Patients with advanced melanoma have been taking first-line nivolumab with or without ipilimumab for the longest time of all cancer patients. Two abstracts (9551 and 9568) looked at long-term quality of life (4 years later) of patients that were enrolled in the CheckMate 067 trial, reported in 2015. The authors of both studies collected patient-reported outcomes in 945 patients, and concluded that long-term quality of life was maintained during and after treatment with nivolumab +/- ipilimumab. By extrapolation, this is of interest to kidney cancer patients who will hopefully experience similar results.
Treatment following Metastectomy (Surgery to Remove Metastases)

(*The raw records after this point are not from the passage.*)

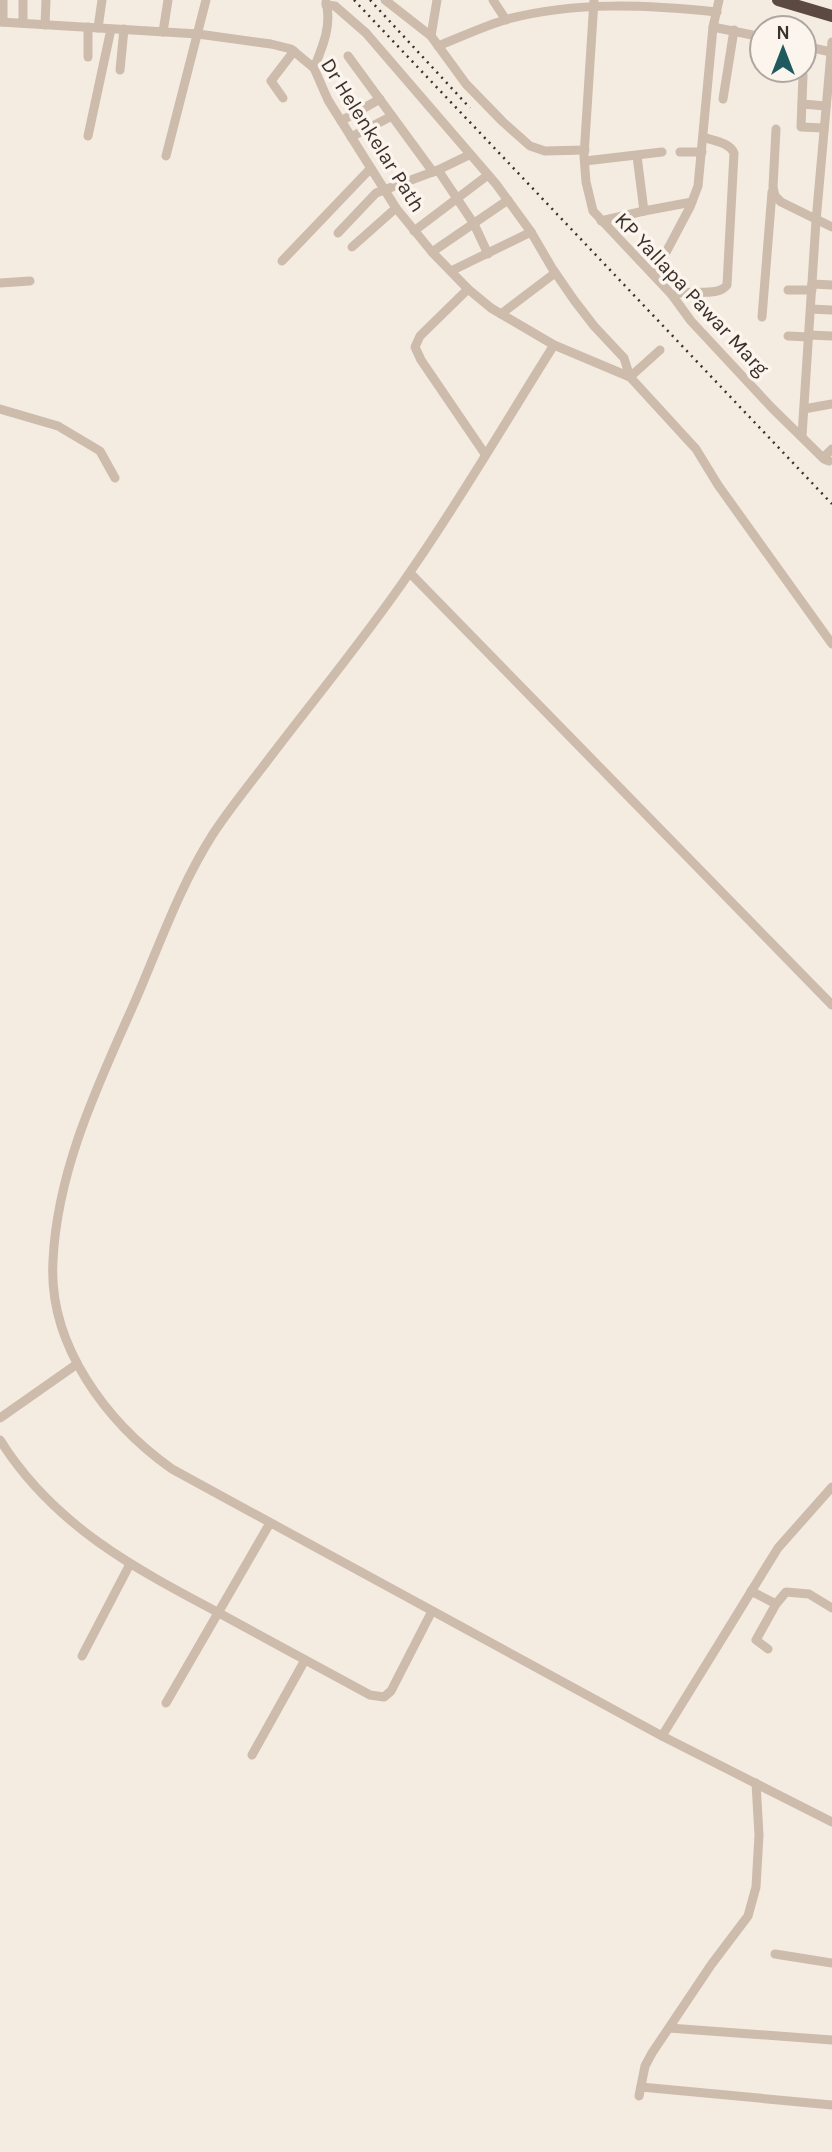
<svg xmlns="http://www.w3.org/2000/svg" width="832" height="2152" font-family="Karla,sans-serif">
<rect width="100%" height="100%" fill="#f4ebe1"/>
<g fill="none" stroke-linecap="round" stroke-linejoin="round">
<g stroke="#cdbbac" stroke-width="9">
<polyline points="23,0 23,23"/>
<polyline points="385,0 431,36 466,84 503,122 530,146 545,151 585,150"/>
<polyline points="493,0 506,20"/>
<polyline points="594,0 584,156 586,182 593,211 672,295 691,321 772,408 824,459 829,461"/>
<polyline points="326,5 335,6 366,33 496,184 531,232 552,268 574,300 594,326 624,358 630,377 696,449 718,485 832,644"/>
<polyline points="0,22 198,34 271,44 291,49 314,68 328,100 396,208 432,252 468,289 491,308 554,345 630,377"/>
<polyline points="3,22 3,0"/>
<polyline points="45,25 46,0"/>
<polyline points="713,27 762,37"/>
<polyline points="98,28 102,0"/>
<polyline points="163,32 168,0"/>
<polyline points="431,36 437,0"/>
<path d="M438,46C461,37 484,26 508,19C577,1 647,5 717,12"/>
<polyline points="804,46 831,52"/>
<polyline points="348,56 433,172"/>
<polyline points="88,57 88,27"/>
<path d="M314,68C323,46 332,25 326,2"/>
<polyline points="120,70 124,29"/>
<polyline points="803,75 801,127 824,128"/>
<polyline points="283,98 271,81 294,51"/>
<polyline points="723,99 734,30"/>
<polyline points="802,104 826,106"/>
<polyline points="341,121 380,99"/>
<polyline points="776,129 773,187 775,196 781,202 832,227"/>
<polyline points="88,136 111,29"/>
<polyline points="351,137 392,116"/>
<polyline points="680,152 702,152"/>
<polyline points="166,156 206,0"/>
<polyline points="585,161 662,152"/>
<polyline points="438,170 474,224 488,254"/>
<polyline points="644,211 692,202"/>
<polyline points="601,221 644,211 637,156"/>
<polyline points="414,231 488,175"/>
<polyline points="338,233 376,193 438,170 469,155"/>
<polyline points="352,247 396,208"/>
<polyline points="432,252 508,200"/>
<polyline points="282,261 370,169"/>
<polyline points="451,271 531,232"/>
<polyline points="654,275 690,207 698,186 713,27 719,0"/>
<polyline points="0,283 30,281"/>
<polyline points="812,284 832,285"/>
<polyline points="468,289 420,336 415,347 421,360 485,454"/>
<polyline points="788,290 812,290"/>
<path d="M672,295C689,288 718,298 727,285L734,153C729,142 714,141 703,137"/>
<polyline points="811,309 832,310"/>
<polyline points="501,314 555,273"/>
<polyline points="762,317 772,192"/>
<polyline points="809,335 832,336"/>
<polyline points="788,336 809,337"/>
<path d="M554,345C506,421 461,499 410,572C366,637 315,698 268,760C249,785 230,808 213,834C179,887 158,949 133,1006C97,1087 57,1171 53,1261C48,1345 107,1423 172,1469L662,1736L832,1822"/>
<polyline points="630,377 660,350"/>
<polyline points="0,409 58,426 100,451 115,478"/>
<polyline points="804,409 832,404"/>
<polyline points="802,436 816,221 832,42"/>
<polyline points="826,455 832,449"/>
<polyline points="410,573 832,1005"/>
<polyline points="0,1418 77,1364"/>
<path d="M0,1440C53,1525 134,1568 219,1613C270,1641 320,1668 370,1695L384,1697L391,1691L432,1611"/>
<polyline points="751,1591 776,1604"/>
<polyline points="768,1649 756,1640 776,1604 786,1592 809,1594 832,1608"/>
<polyline points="82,1656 130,1564"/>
<polyline points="166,1703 270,1523"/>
<polyline points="662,1736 778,1548 832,1487"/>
<polyline points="252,1755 305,1660"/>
<polyline points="775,1954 832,1963"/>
<polyline points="669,2028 832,2040"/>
<polyline points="641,2087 832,2105"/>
<polyline points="639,2096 645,2066 652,2053 711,1965 748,1916 756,1887 759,1835 756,1783"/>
</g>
<polyline stroke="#5c4a42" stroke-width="12" points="778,0 832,16"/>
<g stroke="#3b302b" stroke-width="2.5" stroke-dasharray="2 5" stroke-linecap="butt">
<polyline points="354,0 832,504"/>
<polyline points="370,0 470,108"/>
</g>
</g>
<g text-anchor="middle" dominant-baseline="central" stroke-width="7" stroke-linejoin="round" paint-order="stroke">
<g font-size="21" fill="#3b302b" stroke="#fbf5ee">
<text transform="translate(373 135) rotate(58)">Dr Helenkelar Path</text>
<text transform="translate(692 294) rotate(47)">KP Yallapa Pawar Marg</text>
</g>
</g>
<g transform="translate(783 49)"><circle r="33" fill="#fbf5ee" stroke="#aea6a0" stroke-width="2"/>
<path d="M0-5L12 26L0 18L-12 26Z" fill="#1f5a5e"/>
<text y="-10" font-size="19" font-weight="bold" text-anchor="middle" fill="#3b302b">N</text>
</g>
</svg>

Abstract 4502 described a randomised study looking at the effectiveness of giving pazopanib to patients with metastatic kidney cancer who were rendered free of disease with surgery. Although these individuals don’t have obvious disease remaining on their scans, they are at high risk of developing new metastatic sites in the future, and the idea behind this study is that some form of treatment may decrease that risk. Unfortunately, this study did not show any benefit to receiving a year of pazopanib versus a placebo, and in fact highlighted some potential harms of this approach. As a result, we can likely lay to rest the idea of using blood vessel targeting or antiangiogenic agents except in the context of metastatic disease where they have been proven to be effective.
In summary, multiple new drugs and drug combinations are now available for patients with metastatic kidney cancer, and these new choices provide an unprecedented level of effectiveness while maintaining a reasonable quality of life in most individuals receiving these therapies. We learned at ASCO 2019 that these combination treatments provide benefit in once difficult-to-treat subgroups of kidney cancer, including for patients with sarcomatoid kidney cancers, and patients with brain metastases. We also learned at ASCO 2019 that one of the older drugs, pazopanib, does not prevent a second relapse of disease after surgical removal of metastases. We look forward to the next few years where we can build on the recent exciting advances in therapy, with a particular focus on increasing the percentage of patients who are truly cured of metastatic kidney cancer.